==== Extracted records ====
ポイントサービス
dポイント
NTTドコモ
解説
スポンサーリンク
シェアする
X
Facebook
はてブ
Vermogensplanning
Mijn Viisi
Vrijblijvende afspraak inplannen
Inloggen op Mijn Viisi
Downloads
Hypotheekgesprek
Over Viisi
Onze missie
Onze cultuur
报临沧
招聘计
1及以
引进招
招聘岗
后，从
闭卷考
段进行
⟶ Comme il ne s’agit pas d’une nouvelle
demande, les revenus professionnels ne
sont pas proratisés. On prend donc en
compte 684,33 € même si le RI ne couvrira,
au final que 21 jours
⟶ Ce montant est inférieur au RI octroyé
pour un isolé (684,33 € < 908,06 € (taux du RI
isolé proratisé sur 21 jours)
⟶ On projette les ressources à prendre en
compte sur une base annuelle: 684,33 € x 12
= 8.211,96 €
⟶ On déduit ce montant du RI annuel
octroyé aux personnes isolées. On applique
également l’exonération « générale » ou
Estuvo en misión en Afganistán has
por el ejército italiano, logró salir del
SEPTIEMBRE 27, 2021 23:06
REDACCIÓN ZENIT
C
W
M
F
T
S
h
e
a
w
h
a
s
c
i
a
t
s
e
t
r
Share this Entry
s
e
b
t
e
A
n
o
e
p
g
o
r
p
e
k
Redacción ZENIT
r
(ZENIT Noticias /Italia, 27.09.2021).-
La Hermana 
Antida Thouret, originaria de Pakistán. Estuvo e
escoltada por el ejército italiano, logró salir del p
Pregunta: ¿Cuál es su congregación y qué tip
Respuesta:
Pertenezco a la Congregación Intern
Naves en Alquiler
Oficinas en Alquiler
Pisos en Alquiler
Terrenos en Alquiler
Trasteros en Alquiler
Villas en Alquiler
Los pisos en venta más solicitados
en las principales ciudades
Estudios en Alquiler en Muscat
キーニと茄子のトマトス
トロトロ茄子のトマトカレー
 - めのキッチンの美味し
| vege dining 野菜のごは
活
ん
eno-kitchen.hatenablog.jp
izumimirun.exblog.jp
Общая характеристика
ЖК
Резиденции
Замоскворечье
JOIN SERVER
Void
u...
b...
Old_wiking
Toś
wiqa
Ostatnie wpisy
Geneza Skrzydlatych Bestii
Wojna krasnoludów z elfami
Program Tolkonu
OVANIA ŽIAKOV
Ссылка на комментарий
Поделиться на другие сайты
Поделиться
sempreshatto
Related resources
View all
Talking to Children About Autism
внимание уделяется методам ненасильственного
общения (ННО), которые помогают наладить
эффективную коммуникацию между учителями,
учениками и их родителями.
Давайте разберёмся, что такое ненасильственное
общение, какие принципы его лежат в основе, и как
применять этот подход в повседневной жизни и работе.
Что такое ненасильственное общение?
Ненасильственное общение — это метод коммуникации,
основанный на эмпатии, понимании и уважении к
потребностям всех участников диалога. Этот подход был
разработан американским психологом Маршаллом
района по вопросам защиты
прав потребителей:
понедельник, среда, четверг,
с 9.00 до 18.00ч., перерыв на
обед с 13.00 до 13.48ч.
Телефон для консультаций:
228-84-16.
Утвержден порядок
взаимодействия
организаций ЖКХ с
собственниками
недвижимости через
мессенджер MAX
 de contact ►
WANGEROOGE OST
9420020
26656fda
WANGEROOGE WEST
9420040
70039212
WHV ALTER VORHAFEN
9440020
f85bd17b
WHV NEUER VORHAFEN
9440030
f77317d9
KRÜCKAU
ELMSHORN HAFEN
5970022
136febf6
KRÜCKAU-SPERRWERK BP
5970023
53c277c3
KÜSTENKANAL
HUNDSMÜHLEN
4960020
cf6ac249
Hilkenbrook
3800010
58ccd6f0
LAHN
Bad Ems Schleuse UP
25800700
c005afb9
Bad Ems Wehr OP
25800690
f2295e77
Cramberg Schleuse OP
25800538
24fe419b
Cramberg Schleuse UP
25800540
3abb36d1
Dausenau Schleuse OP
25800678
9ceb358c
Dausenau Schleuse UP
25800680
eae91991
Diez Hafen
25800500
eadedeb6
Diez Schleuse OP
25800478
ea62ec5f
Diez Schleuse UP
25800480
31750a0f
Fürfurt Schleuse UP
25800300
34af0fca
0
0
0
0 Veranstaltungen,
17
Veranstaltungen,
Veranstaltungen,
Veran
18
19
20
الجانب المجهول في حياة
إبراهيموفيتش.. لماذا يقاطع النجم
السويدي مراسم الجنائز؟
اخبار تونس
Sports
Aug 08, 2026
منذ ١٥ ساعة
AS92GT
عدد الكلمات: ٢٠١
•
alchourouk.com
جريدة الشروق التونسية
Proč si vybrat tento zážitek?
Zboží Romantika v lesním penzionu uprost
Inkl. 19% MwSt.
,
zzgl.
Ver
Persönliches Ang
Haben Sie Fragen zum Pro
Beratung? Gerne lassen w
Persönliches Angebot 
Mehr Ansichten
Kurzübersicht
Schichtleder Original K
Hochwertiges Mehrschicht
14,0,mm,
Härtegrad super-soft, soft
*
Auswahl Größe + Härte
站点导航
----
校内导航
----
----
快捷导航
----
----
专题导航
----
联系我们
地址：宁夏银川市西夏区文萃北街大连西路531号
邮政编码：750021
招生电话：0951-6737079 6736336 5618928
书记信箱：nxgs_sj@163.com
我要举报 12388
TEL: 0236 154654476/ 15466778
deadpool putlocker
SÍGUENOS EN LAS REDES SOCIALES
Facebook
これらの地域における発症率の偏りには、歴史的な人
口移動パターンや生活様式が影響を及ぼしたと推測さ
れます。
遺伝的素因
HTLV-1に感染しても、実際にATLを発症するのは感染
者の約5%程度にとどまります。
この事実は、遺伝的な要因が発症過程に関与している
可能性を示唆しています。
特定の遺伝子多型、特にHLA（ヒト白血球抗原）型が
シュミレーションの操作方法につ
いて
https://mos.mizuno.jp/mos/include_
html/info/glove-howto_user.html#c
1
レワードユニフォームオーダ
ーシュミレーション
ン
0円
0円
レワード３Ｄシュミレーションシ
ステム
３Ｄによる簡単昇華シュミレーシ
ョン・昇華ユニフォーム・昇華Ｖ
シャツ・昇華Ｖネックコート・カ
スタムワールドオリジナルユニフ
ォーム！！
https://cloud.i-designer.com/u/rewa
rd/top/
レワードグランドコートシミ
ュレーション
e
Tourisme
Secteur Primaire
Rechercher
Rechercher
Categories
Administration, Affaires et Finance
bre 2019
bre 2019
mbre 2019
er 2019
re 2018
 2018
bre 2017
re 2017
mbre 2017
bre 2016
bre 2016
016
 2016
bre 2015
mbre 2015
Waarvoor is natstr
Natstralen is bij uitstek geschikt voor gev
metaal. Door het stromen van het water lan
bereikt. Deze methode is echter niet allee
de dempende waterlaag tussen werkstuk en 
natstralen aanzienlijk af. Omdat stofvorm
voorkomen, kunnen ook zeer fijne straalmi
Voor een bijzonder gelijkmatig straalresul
====
Using the data above, output each line exactly.

*Solution for this task*.
ポイントサービス
dポイント
NTTドコモ
解説
スポンサーリンク
シェアする
X
Facebook
はてブ
Vermogensplanning
Mijn Viisi
Vrijblijvende afspraak inplannen
Inloggen op Mijn Viisi
Downloads
Hypotheekgesprek
Over Viisi
Onze missie
Onze cultuur
报临沧
招聘计
1及以
引进招
招聘岗
后，从
闭卷考
段进行
⟶ Comme il ne s’agit pas d’une nouvelle
demande, les revenus professionnels ne
sont pas proratisés. On prend donc en
compte 684,33 € même si le RI ne couvrira,
au final que 21 jours
⟶ Ce montant est inférieur au RI octroyé
pour un isolé (684,33 € < 908,06 € (taux du RI
isolé proratisé sur 21 jours)
⟶ On projette les ressources à prendre en
compte sur une base annuelle: 684,33 € x 12
= 8.211,96 €
⟶ On déduit ce montant du RI annuel
octroyé aux personnes isolées. On applique
également l’exonération « générale » ou
Estuvo en misión en Afganistán has
por el ejército italiano, logró salir del
SEPTIEMBRE 27, 2021 23:06
REDACCIÓN ZENIT
C
W
M
F
T
S
h
e
a
w
h
a
s
c
i
a
t
s
e
t
r
Share this Entry
s
e
b
t
e
A
n
o
e
p
g
o
r
p
e
k
Redacción ZENIT
r
(ZENIT Noticias /Italia, 27.09.2021).-
La Hermana 
Antida Thouret, originaria de Pakistán. Estuvo e
escoltada por el ejército italiano, logró salir del p
Pregunta: ¿Cuál es su congregación y qué tip
Respuesta:
Pertenezco a la Congregación Intern
Naves en Alquiler
Oficinas en Alquiler
Pisos en Alquiler
Terrenos en Alquiler
Trasteros en Alquiler
Villas en Alquiler
Los pisos en venta más solicitados
en las principales ciudades
Estudios en Alquiler en Muscat
キーニと茄子のトマトス
トロトロ茄子のトマトカレー
 - めのキッチンの美味し
| vege dining 野菜のごは
活
ん
eno-kitchen.hatenablog.jp
izumimirun.exblog.jp
Общая характеристика
ЖК
Резиденции
Замоскворечье
JOIN SERVER
Void
u...
b...
Old_wiking
Toś
wiqa
Ostatnie wpisy
Geneza Skrzydlatych Bestii
Wojna krasnoludów z elfami
Program Tolkonu
OVANIA ŽIAKOV
Ссылка на комментарий
Поделиться на другие сайты
Поделиться
sempreshatto
Related resources
View all
Talking to Children About Autism
внимание уделяется методам ненасильственного
общения (ННО), которые помогают наладить
эффективную коммуникацию между учителями,
учениками и их родителями.
Давайте разберёмся, что такое ненасильственное
общение, какие принципы его лежат в основе, и как
применять этот подход в повседневной жизни и работе.
Что такое ненасильственное общение?
Ненасильственное общение — это метод коммуникации,
основанный на эмпатии, понимании и уважении к
потребностям всех участников диалога. Этот подход был
разработан американским психологом Маршаллом
района по вопросам защиты
прав потребителей:
понедельник, среда, четверг,
с 9.00 до 18.00ч., перерыв на
обед с 13.00 до 13.48ч.
Телефон для консультаций:
228-84-16.
Утвержден порядок
взаимодействия
организаций ЖКХ с
собственниками
недвижимости через
мессенджер MAX
 de contact ►
WANGEROOGE OST
9420020
26656fda
WANGEROOGE WEST
9420040
70039212
WHV ALTER VORHAFEN
9440020
f85bd17b
WHV NEUER VORHAFEN
9440030
f77317d9
KRÜCKAU
ELMSHORN HAFEN
5970022
136febf6
KRÜCKAU-SPERRWERK BP
5970023
53c277c3
KÜSTENKANAL
HUNDSMÜHLEN
4960020
cf6ac249
Hilkenbrook
3800010
58ccd6f0
LAHN
Bad Ems Schleuse UP
25800700
c005afb9
Bad Ems Wehr OP
25800690
f2295e77
Cramberg Schleuse OP
25800538
24fe419b
Cramberg Schleuse UP
25800540
3abb36d1
Dausenau Schleuse OP
25800678
9ceb358c
Dausenau Schleuse UP
25800680
eae91991
Diez Hafen
25800500
eadedeb6
Diez Schleuse OP
25800478
ea62ec5f
Diez Schleuse UP
25800480
31750a0f
Fürfurt Schleuse UP
25800300
34af0fca
0
0
0
0 Veranstaltungen,
17
Veranstaltungen,
Veranstaltungen,
Veran
18
19
20
الجانب المجهول في حياة
إبراهيموفيتش.. لماذا يقاطع النجم
السويدي مراسم الجنائز؟
اخبار تونس
Sports
Aug 08, 2026
منذ ١٥ ساعة
AS92GT
عدد الكلمات: ٢٠١
•
alchourouk.com
جريدة الشروق التونسية
Proč si vybrat tento zážitek?
Zboží Romantika v lesním penzionu uprost
Inkl. 19% MwSt.
,
zzgl.
Ver
Persönliches Ang
Haben Sie Fragen zum Pro
Beratung? Gerne lassen w
Persönliches Angebot 
Mehr Ansichten
Kurzübersicht
Schichtleder Original K
Hochwertiges Mehrschicht
14,0,mm,
Härtegrad super-soft, soft
*
Auswahl Größe + Härte
站点导航
----
校内导航
----
----
快捷导航
----
----
专题导航
----
联系我们
地址：宁夏银川市西夏区文萃北街大连西路531号
邮政编码：750021
招生电话：0951-6737079 6736336 5618928
书记信箱：nxgs_sj@163.com
我要举报 12388
TEL: 0236 154654476/ 15466778
deadpool putlocker
SÍGUENOS EN LAS REDES SOCIALES
Facebook
これらの地域における発症率の偏りには、歴史的な人
口移動パターンや生活様式が影響を及ぼしたと推測さ
れます。
遺伝的素因
HTLV-1に感染しても、実際にATLを発症するのは感染
者の約5%程度にとどまります。
この事実は、遺伝的な要因が発症過程に関与している
可能性を示唆しています。
特定の遺伝子多型、特にHLA（ヒト白血球抗原）型が
シュミレーションの操作方法につ
いて
https://mos.mizuno.jp/mos/include_
html/info/glove-howto_user.html#c
1
レワードユニフォームオーダ
ーシュミレーション
ン
0円
0円
レワード３Ｄシュミレーションシ
ステム
３Ｄによる簡単昇華シュミレーシ
ョン・昇華ユニフォーム・昇華Ｖ
シャツ・昇華Ｖネックコート・カ
スタムワールドオリジナルユニフ
ォーム！！
https://cloud.i-designer.com/u/rewa
rd/top/
レワードグランドコートシミ
ュレーション
e
Tourisme
Secteur Primaire
Rechercher
Rechercher
Categories
Administration, Affaires et Finance
bre 2019
bre 2019
mbre 2019
er 2019
re 2018
 2018
bre 2017
re 2017
mbre 2017
bre 2016
bre 2016
016
 2016
bre 2015
mbre 2015
Waarvoor is natstr
Natstralen is bij uitstek geschikt voor gev
metaal. Door het stromen van het water lan
bereikt. Deze methode is echter niet allee
de dempende waterlaag tussen werkstuk en 
natstralen aanzienlijk af. Omdat stofvorm
voorkomen, kunnen ook zeer fijne straalmi
Voor een bijzonder gelijkmatig straalresul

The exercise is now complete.